Belgrade for art lovers

Sekulic Icons Collection: The Most Precious Collection of Icons on the Territory of Serbia!

Passionate art lovers and collectors, architect Milan Sekulic (1895-1970) and his wife Pava bequeathed a collection of icons to the city of Belgrade in 1970, and today it represents the largest collection of its kind in Serbia. The assortment is the property of the Belgrade City Museum and it is situated in the apartment of Sekulic’s family in the center of the capital (Uzun Mirkova Street no. 5) ​​in a building that the architect personally designed. In addition to icons, the Sekulic family bequeathed to the city several items from the domain of applied art, primarily handmade furniture designed by the owners themselves.

The most impressive space is the Russian room, which was modelled after traditional Russian interiors. A massive dining table, three armchairs, and a shelf are made of solid oak. The ceiling covered with oak beams is decorated with a copper chandelier designed by the architect Dragisa Brasovan. Most of the icons of the Russian room were created between the 18th and the 20th century, and the most remarkable example is the icon of St. George dating from 1923. It is the work of Leonid Brailovski, architect and chief painter of the National Theater in Belgrade. The icon was a personal gift of the artist to the Sekulic family, given in honor of their Slava Day (Patron Saint Day).

Russian Room

The dining room stands out especially for the luxurious furniture of the company “Bernard Ludwig” from Vienna, made in accordance with the British interiors of the first half of the 18th century.

Icons that are the main feature of the Sekulic collection were created in the period from the 15th to the 20th century in the former Yugoslavia, Greece, Italy, and Russia. The most dominant motif is the Virgin with the Child, and the most significant segment are Greek works that testify of the development of iconography in the post-Byzantine era.
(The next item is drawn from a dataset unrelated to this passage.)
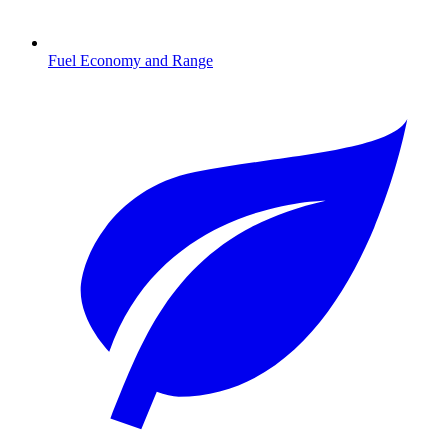
Fuel Economy and Range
The oldest icon in the collection is the icon of the Holy Trinity represented in the home of Abraham and Sarah (biblical characters of the Old Testament). Harmony, simplicity of composition, slender figures, and elegant movements indicate the iconography of the late 14th and early 15th centuries.

One of the most beautiful examples from the Sekulic collection is the icon of the Mother of God with Christ on a gold background. The tenderness and intimacy of the mother and child, as well as the geometric motifs on the nimbus (halo) of the Virgin, belong to the Byzantine art of the Palaeologan period, which had a great influence on the Cretan art of the 15th century.

Mother of God

Among the icons of the Cretan school, a special position belongs to the masterpiece of Andreas Ritzos, The Virgin of the Passion, from the turn of the 15th to 16th century. Its refined color and impeccable technique indicate the classical Byzantine tradition. The composition is complemented by two angels who carry the instruments of Christ’s suffering.

Christ’s suffering

The icon of St. Catherine, also on a gold background, represents a martyr on the throne, in royal clothes and with a crown. It is depicted with symbols of suffering and martyrdom typical for this saint: a palm branch, wheel, and cross. The royal clothes reveal Venetian influences, and the cloak is interwoven with golden floral motifs.

Collection also includes “Saint John the Baptist and Forerunner” by Konstantin Zane from the 17th century and the artwork of Avesalom Vujicic “Saint Luke Painting the Virgin” from 1673.

In addition to icons, the collection is complemented by the works of the most significant domestic artists of the 19th and 20th centuries. The most beautiful testimonies of 19th-century painting are the portraits and compositions of a religious character by Konstantin Danil, Pavel Djurkovic, Arsenije Teodorovic (Stoning), and Jovan Klajic (Solomon’s Judgement). The monumental Crucifixion (Golgotha) by Stevan Aleksic was created in 1921. The painting indicates misfortune and misery related to the consequences of the First World War.

The Sekulic collection also includes landscapes created between the two wars by Ignjat Job, Marko Celebonovic, and Jovan Bijelic.

One of the artworks that stand out is the portrait of Milan Sekulic, painted by the Croatian painter Marino Tartalja during his stay at Sekulic’s home. This is the only portrait of the famous architect among the pieces and also the only testimony of the collector in his legacy.

Milan Sekulic died in 1970 in Belgrade as one of the most significant Yugoslav architects. According to his architectural plans, approximately 200 buildings were erected in Belgrade, Novi Sad, Sabac, and Smederevska Palanka. He was the creator of the old edifice of the Politika Newspaper Agency, the Palace of Albania in Belgrade, and the Banovina Palace in Novi Sad. Since he had no descendants, he bequeathed his apartment in Uzun Mirkova Street to the city of Belgrade in 1970.